Task: Collect every line in the records that contains the string "overlay" and copy each one out in full.

>> Start

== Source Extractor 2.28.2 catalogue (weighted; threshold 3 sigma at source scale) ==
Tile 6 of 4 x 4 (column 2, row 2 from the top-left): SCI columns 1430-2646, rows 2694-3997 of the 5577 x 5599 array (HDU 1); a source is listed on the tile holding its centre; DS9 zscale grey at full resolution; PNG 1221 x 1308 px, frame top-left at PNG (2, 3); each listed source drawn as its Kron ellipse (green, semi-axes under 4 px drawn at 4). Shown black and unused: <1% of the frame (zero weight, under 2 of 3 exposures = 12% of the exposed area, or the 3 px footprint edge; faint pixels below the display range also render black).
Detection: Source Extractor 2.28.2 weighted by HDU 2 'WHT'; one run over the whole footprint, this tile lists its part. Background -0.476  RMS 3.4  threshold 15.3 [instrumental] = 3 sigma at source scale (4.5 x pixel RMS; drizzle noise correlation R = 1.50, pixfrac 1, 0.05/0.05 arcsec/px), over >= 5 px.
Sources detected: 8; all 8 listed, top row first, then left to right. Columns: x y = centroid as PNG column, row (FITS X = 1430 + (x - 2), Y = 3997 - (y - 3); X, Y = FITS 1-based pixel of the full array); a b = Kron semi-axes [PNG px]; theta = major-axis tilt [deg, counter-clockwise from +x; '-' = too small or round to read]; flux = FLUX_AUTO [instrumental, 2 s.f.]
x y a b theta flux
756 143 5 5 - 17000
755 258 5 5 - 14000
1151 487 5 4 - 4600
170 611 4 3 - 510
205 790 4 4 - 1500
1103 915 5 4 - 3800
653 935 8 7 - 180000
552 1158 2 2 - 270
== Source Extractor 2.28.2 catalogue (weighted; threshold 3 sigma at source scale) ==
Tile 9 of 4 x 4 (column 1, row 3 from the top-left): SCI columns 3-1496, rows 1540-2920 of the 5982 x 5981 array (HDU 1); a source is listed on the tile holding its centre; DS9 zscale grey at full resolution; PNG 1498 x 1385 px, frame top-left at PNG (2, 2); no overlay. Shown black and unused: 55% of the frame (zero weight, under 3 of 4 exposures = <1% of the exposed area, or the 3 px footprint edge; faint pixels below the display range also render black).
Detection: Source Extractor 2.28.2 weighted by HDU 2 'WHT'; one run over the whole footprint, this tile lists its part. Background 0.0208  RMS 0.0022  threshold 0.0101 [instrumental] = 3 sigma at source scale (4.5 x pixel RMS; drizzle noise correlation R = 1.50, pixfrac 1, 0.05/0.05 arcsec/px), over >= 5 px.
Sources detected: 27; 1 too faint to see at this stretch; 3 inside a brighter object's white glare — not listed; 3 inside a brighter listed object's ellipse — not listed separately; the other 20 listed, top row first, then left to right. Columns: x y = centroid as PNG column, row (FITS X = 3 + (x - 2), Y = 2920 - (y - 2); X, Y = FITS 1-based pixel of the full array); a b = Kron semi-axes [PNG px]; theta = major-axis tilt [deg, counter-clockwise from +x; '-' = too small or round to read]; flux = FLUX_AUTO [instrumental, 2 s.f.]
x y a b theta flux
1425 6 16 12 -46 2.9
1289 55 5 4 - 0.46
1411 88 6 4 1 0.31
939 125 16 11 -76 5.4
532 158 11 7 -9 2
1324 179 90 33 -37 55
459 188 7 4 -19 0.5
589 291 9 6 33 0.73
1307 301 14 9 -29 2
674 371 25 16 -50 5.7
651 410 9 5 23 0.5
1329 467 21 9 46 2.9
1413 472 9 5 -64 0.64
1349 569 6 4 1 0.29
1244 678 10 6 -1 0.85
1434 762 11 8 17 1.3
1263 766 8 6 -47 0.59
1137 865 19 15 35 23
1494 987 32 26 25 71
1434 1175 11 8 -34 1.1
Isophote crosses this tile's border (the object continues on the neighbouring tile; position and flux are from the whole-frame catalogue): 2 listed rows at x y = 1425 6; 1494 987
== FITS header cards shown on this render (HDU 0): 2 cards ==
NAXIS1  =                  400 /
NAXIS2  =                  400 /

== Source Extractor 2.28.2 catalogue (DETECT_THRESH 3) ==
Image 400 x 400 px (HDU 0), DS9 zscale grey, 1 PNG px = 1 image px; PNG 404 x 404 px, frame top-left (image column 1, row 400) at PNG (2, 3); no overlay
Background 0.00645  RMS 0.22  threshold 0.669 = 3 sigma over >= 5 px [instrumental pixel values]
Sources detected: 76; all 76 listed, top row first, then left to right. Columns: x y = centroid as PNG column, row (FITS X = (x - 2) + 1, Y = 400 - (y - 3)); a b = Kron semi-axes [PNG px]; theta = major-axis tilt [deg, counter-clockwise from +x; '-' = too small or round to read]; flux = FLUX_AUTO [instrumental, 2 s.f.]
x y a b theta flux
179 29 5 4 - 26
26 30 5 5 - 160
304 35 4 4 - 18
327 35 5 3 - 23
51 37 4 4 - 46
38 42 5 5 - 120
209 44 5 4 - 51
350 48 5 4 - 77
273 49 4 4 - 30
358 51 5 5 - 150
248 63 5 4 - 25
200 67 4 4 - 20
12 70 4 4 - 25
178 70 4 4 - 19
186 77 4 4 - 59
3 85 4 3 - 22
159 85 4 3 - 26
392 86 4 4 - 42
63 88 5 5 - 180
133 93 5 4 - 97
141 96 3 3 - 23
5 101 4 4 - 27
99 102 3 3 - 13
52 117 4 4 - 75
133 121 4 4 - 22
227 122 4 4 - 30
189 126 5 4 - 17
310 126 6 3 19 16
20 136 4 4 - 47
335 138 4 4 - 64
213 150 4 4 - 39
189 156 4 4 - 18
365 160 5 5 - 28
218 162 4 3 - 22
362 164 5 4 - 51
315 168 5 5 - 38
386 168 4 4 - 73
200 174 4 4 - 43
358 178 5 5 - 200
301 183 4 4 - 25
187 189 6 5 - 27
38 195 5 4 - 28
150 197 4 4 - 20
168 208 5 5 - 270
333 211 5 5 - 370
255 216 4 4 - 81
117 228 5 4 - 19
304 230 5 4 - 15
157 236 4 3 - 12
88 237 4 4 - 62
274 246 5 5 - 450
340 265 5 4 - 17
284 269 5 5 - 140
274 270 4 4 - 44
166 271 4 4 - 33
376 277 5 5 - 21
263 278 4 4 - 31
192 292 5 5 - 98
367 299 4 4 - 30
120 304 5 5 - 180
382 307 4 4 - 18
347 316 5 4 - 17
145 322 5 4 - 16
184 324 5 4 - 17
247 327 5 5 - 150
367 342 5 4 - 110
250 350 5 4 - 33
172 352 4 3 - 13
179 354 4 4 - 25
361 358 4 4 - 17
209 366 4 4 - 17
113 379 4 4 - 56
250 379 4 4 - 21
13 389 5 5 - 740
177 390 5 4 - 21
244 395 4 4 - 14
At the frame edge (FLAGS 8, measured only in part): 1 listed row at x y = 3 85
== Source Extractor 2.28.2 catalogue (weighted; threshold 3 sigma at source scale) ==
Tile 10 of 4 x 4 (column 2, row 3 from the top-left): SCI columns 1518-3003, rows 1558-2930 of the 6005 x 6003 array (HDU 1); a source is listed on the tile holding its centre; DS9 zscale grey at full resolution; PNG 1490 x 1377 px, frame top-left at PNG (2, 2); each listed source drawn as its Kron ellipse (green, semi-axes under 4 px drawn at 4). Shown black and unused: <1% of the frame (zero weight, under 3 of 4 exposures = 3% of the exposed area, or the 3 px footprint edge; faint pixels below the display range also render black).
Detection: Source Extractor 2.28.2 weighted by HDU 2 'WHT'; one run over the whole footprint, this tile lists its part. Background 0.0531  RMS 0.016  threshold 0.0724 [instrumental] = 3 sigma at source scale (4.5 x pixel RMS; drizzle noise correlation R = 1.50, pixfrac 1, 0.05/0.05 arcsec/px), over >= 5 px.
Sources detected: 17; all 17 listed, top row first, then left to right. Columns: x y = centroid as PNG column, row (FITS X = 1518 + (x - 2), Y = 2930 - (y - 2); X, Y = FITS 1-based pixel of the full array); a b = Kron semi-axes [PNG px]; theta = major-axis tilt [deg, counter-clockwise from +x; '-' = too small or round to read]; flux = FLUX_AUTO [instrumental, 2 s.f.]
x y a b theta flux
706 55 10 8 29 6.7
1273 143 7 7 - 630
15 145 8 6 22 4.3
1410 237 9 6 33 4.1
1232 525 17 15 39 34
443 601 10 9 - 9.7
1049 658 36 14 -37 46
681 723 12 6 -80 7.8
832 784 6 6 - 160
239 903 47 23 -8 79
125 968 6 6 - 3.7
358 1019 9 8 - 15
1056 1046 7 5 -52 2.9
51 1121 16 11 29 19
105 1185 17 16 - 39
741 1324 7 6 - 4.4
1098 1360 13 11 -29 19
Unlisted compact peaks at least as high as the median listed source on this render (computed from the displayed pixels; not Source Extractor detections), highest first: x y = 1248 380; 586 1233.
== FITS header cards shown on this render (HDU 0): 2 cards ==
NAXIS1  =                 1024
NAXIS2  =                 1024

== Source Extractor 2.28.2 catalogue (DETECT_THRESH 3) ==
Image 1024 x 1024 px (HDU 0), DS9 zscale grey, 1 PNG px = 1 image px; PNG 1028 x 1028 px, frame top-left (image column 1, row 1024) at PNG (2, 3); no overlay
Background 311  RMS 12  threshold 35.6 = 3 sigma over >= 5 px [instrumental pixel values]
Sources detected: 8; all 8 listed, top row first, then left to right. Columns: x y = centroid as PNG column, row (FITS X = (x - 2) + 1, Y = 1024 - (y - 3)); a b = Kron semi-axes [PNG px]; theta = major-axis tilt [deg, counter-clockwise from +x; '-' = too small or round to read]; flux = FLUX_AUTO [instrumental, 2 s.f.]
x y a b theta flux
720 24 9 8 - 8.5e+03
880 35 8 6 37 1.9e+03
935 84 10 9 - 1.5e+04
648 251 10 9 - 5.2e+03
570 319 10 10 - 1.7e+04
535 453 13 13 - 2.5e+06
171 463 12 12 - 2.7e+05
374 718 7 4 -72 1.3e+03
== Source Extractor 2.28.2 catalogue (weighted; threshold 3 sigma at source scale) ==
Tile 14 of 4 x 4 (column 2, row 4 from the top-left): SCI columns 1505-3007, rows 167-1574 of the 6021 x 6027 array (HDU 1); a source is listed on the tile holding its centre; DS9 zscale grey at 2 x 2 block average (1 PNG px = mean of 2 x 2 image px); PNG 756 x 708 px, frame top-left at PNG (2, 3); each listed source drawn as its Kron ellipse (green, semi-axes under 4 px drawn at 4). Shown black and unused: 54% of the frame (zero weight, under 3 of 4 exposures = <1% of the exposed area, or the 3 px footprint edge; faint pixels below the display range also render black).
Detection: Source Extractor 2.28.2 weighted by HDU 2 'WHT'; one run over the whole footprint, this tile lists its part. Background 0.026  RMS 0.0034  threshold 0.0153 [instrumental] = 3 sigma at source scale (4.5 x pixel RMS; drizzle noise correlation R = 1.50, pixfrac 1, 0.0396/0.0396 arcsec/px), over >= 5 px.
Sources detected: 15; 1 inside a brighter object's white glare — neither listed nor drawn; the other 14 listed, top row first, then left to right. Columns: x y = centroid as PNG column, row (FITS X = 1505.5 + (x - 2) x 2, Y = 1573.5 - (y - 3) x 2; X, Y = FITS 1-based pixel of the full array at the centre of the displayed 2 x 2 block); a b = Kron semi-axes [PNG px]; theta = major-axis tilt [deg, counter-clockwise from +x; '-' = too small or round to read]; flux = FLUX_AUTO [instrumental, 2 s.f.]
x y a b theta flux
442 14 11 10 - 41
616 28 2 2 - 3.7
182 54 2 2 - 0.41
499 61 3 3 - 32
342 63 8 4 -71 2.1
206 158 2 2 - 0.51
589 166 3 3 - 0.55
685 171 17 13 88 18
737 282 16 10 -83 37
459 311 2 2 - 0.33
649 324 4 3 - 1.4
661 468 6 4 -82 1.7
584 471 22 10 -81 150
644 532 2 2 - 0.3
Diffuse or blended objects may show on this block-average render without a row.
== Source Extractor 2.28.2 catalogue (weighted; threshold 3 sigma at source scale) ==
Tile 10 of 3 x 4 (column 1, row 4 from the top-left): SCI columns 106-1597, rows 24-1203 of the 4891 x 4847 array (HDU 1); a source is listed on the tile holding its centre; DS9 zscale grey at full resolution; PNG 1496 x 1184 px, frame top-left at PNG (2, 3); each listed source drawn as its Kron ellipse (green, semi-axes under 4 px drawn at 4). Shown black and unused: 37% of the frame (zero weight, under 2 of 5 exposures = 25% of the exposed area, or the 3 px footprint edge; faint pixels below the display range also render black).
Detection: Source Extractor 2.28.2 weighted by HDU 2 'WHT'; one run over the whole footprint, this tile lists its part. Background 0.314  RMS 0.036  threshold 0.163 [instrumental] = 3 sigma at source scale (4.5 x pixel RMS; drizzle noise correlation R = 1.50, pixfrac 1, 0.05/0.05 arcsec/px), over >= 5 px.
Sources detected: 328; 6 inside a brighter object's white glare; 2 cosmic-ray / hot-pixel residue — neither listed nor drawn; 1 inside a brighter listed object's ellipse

>> End

Exercise result:
Tile 9 of 4 x 4 (column 1, row 3 from the top-left): SCI columns 3-1496, rows 1540-2920 of the 5982 x 5981 array (HDU 1); a source is listed on the tile holding its centre; DS9 zscale grey at full resolution; PNG 1498 x 1385 px, frame top-left at PNG (2, 2); no overlay. Shown black and unused: 55% of the frame (zero weight, under 3 of 4 exposures = <1% of the exposed area, or the 3 px footprint edge; faint pixels below the display range also render black).
Image 400 x 400 px (HDU 0), DS9 zscale grey, 1 PNG px = 1 image px; PNG 404 x 404 px, frame top-left (image column 1, row 400) at PNG (2, 3); no overlay
Image 1024 x 1024 px (HDU 0), DS9 zscale grey, 1 PNG px = 1 image px; PNG 1028 x 1028 px, frame top-left (image column 1, row 1024) at PNG (2, 3); no overlay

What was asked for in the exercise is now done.